The alarm of the cellphone balanced on the dash rouses Clint Walker from an uncomfortable sleep. Brushing away empty coffee cups and food wrappers, Clint unfolds himself out of the pickup truck and zips his camouflage jacket against the icy wind blowing across the Mississippi Delta. Ty, his yellow lab, bounds out of the truck and runs excited zigzags in the darkness. Clint collects his Browning Silver Hunter from the shotgun rack and grabs the duck blind, a device that looks like a little camouflage tent, from the truck bed. Whistling for Ty, he sets off across a farm pond, the mud from the flooded bean field sucking at his boots. Daybreak is about two hours away. “I may not get any ducks,” he tells me, “but that’s all right. I’ll get to see a sunrise and spend time with friends.”

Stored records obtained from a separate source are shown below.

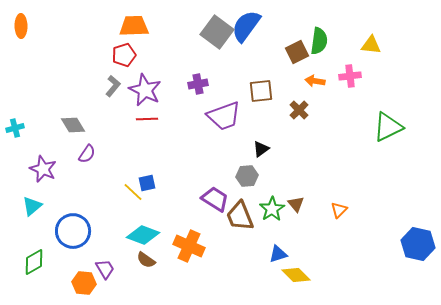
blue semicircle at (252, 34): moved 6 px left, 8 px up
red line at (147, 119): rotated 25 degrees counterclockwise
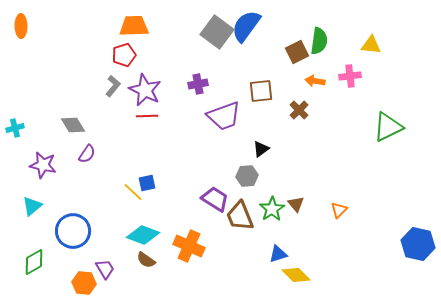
red line at (147, 119): moved 3 px up
purple star at (43, 169): moved 4 px up; rotated 12 degrees counterclockwise
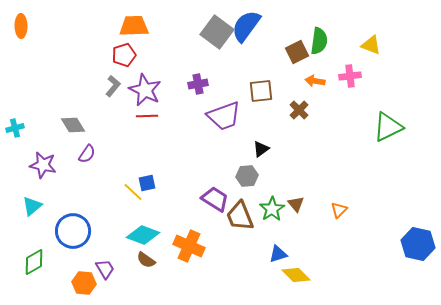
yellow triangle at (371, 45): rotated 15 degrees clockwise
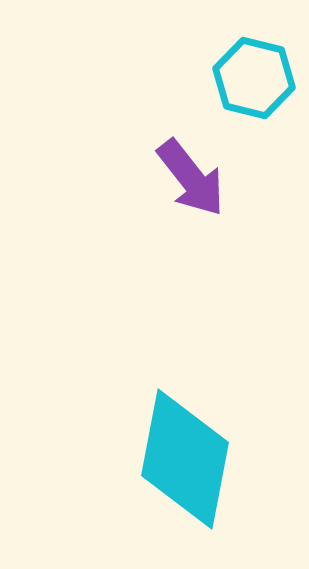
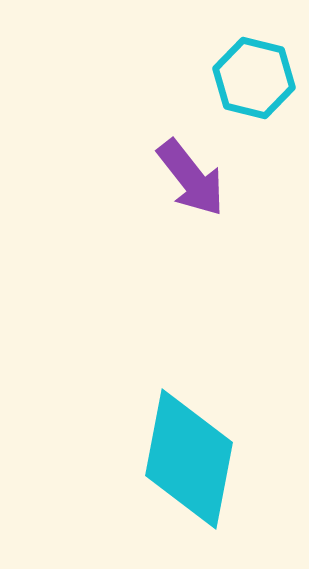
cyan diamond: moved 4 px right
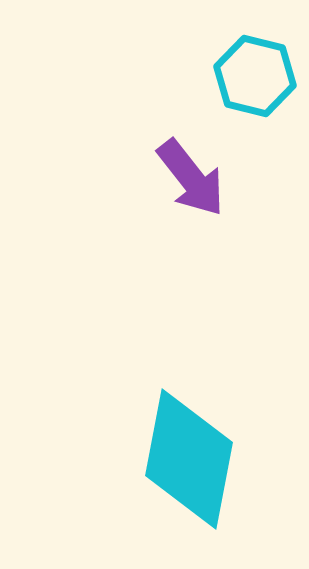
cyan hexagon: moved 1 px right, 2 px up
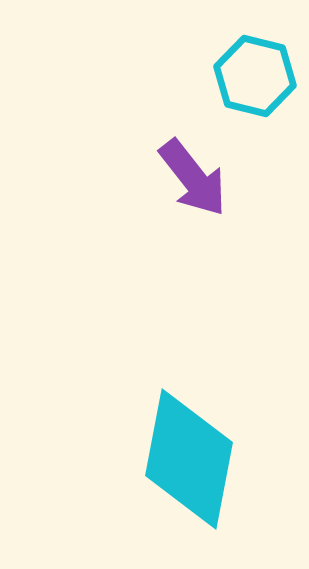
purple arrow: moved 2 px right
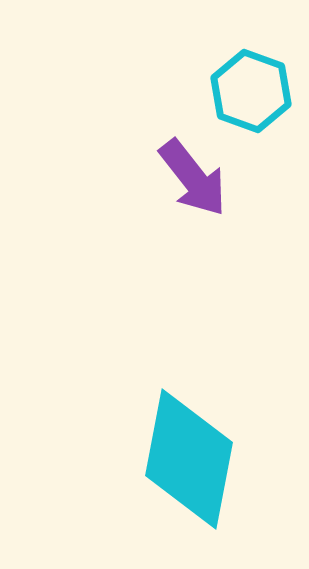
cyan hexagon: moved 4 px left, 15 px down; rotated 6 degrees clockwise
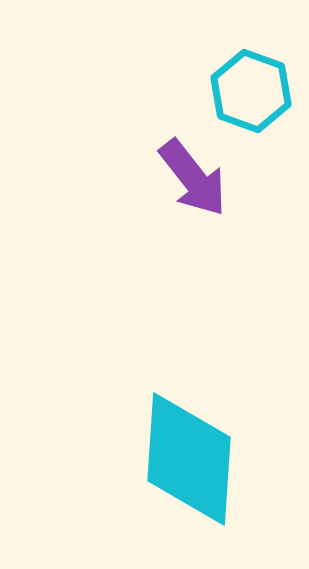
cyan diamond: rotated 7 degrees counterclockwise
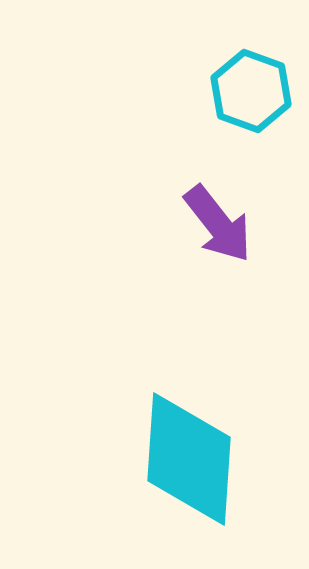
purple arrow: moved 25 px right, 46 px down
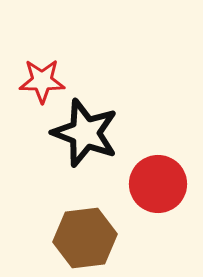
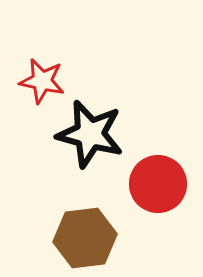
red star: rotated 12 degrees clockwise
black star: moved 5 px right, 1 px down; rotated 6 degrees counterclockwise
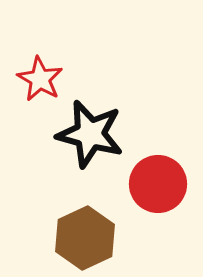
red star: moved 2 px left, 2 px up; rotated 18 degrees clockwise
brown hexagon: rotated 18 degrees counterclockwise
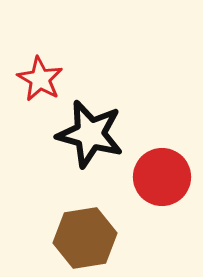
red circle: moved 4 px right, 7 px up
brown hexagon: rotated 16 degrees clockwise
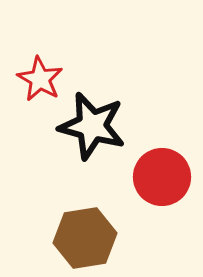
black star: moved 2 px right, 8 px up
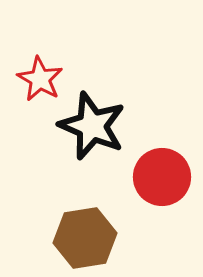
black star: rotated 8 degrees clockwise
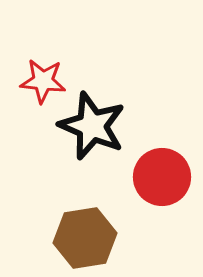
red star: moved 3 px right, 2 px down; rotated 24 degrees counterclockwise
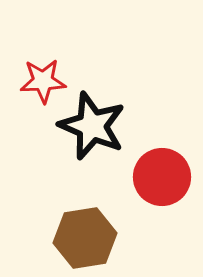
red star: rotated 9 degrees counterclockwise
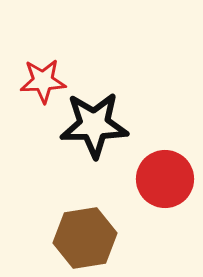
black star: moved 2 px right, 1 px up; rotated 24 degrees counterclockwise
red circle: moved 3 px right, 2 px down
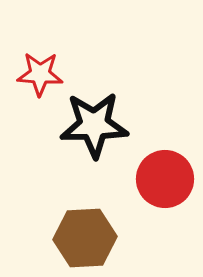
red star: moved 3 px left, 7 px up; rotated 6 degrees clockwise
brown hexagon: rotated 6 degrees clockwise
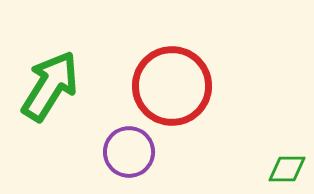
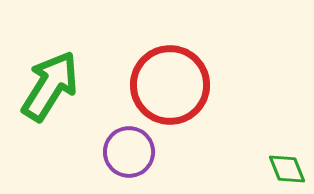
red circle: moved 2 px left, 1 px up
green diamond: rotated 69 degrees clockwise
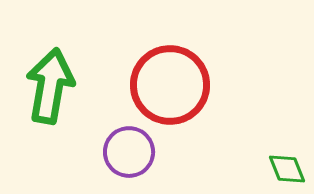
green arrow: rotated 22 degrees counterclockwise
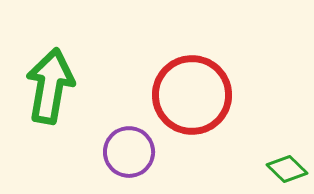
red circle: moved 22 px right, 10 px down
green diamond: rotated 24 degrees counterclockwise
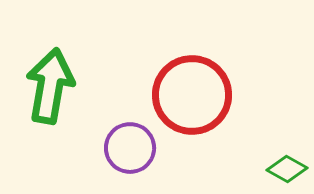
purple circle: moved 1 px right, 4 px up
green diamond: rotated 15 degrees counterclockwise
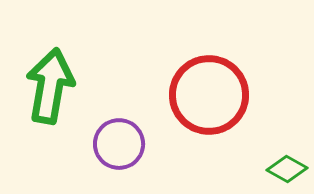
red circle: moved 17 px right
purple circle: moved 11 px left, 4 px up
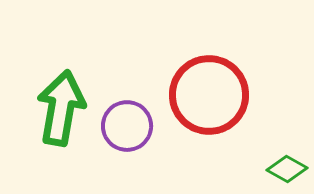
green arrow: moved 11 px right, 22 px down
purple circle: moved 8 px right, 18 px up
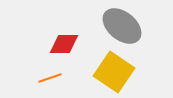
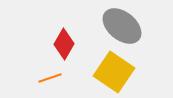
red diamond: rotated 60 degrees counterclockwise
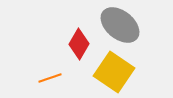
gray ellipse: moved 2 px left, 1 px up
red diamond: moved 15 px right
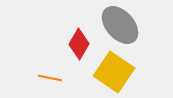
gray ellipse: rotated 9 degrees clockwise
orange line: rotated 30 degrees clockwise
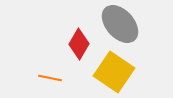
gray ellipse: moved 1 px up
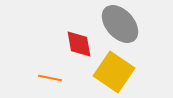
red diamond: rotated 40 degrees counterclockwise
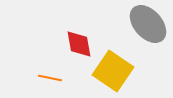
gray ellipse: moved 28 px right
yellow square: moved 1 px left, 1 px up
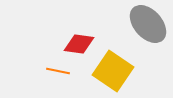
red diamond: rotated 72 degrees counterclockwise
orange line: moved 8 px right, 7 px up
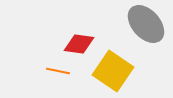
gray ellipse: moved 2 px left
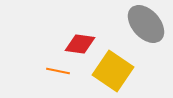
red diamond: moved 1 px right
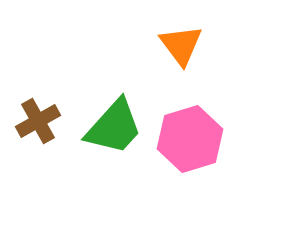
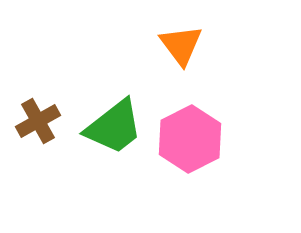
green trapezoid: rotated 10 degrees clockwise
pink hexagon: rotated 10 degrees counterclockwise
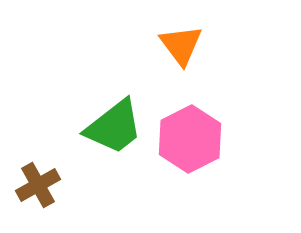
brown cross: moved 64 px down
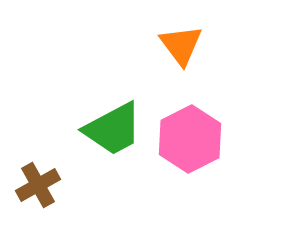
green trapezoid: moved 1 px left, 2 px down; rotated 10 degrees clockwise
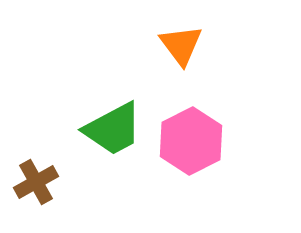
pink hexagon: moved 1 px right, 2 px down
brown cross: moved 2 px left, 3 px up
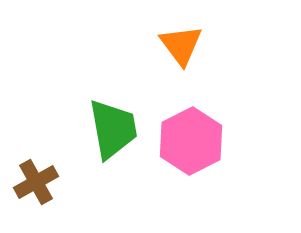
green trapezoid: rotated 72 degrees counterclockwise
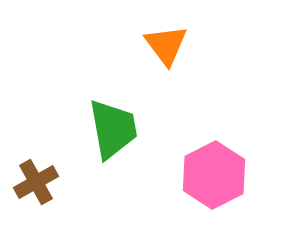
orange triangle: moved 15 px left
pink hexagon: moved 23 px right, 34 px down
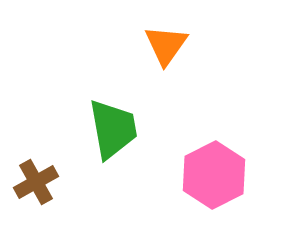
orange triangle: rotated 12 degrees clockwise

Clint and I are having this conversation about duck hunting, and what a duck hunt looks like after I confess to him I know zero about the subject. It’s in the context of self-care, and what he does to unwind outside of work. These days Clint needs the occasional day off more than ever. Earlier this year, one of his co-workers was diagnosed with colon cancer and Clint is hoping he’ll be back sometime early in 2021.
Another co-worker tested positive for COVID-19—the pervasive fear in the deathcare community these days—and is in quarantine for at least two weeks. That leaves just Clint, his boss and a part-time director to field the average of seven calls the Robert Barham Family Funeral Home in Meridian, Mississippi takes on a given week.